▶ _Exercise objective_
In the entries below, find each line with the word "from" and return it.

(Dataset items)

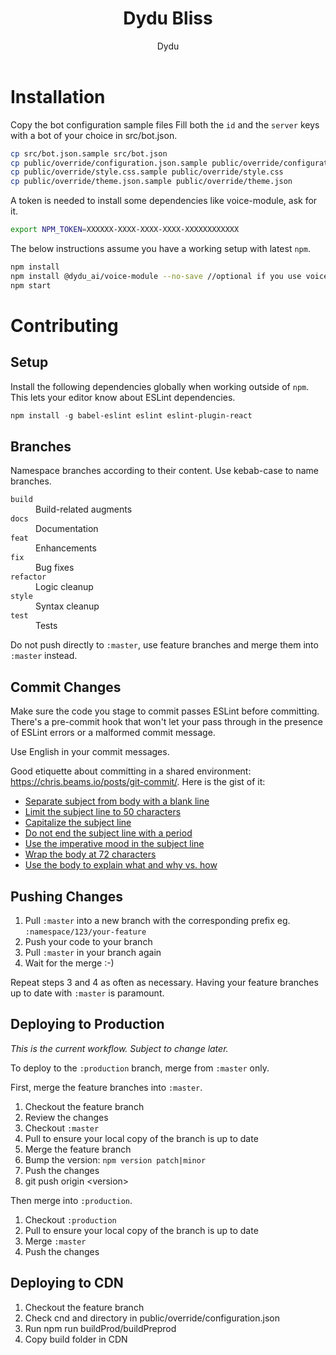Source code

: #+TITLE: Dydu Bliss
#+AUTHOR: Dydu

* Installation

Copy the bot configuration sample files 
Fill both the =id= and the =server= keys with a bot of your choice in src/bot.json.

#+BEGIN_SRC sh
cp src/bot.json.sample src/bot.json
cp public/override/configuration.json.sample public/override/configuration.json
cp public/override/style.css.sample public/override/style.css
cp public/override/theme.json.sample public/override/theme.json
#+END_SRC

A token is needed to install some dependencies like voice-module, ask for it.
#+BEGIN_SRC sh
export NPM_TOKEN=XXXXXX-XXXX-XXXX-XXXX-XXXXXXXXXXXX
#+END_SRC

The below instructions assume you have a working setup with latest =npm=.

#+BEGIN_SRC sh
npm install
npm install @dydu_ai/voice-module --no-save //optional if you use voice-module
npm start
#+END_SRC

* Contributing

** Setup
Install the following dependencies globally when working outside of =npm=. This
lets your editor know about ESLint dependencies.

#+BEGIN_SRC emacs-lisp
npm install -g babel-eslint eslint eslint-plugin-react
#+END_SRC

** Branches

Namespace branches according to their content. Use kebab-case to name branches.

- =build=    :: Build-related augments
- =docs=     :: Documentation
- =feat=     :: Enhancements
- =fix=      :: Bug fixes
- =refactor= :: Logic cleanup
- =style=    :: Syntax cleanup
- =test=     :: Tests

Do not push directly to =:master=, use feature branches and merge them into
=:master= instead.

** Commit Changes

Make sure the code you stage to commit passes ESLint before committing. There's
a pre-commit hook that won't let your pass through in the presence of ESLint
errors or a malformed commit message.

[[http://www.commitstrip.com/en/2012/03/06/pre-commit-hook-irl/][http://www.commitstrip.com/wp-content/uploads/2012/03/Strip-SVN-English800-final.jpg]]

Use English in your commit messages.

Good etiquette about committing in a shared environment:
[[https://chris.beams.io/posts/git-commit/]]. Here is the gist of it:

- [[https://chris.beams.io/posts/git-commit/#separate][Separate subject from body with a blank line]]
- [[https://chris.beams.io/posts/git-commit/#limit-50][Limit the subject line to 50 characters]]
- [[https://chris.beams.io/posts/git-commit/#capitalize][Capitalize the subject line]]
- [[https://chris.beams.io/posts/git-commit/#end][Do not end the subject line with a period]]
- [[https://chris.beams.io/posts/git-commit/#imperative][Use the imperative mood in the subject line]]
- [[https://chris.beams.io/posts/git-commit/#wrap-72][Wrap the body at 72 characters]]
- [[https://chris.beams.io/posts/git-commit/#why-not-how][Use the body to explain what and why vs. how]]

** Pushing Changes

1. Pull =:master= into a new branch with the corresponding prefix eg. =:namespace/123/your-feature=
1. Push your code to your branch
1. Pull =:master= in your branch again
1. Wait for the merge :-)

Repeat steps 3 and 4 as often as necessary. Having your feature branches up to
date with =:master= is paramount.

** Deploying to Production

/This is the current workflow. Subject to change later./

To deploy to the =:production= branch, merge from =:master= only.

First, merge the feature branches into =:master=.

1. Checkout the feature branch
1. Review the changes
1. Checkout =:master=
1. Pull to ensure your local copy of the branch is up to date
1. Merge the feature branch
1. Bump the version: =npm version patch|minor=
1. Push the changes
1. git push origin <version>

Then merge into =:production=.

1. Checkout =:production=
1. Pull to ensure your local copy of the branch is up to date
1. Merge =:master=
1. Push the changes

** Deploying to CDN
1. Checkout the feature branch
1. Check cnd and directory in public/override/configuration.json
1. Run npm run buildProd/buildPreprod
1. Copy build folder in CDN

▶ _Written reply_
- [[https://chris.beams.io/posts/git-commit/#separate][Separate subject from body with a blank line]]
To deploy to the =:production= branch, merge from =:master= only.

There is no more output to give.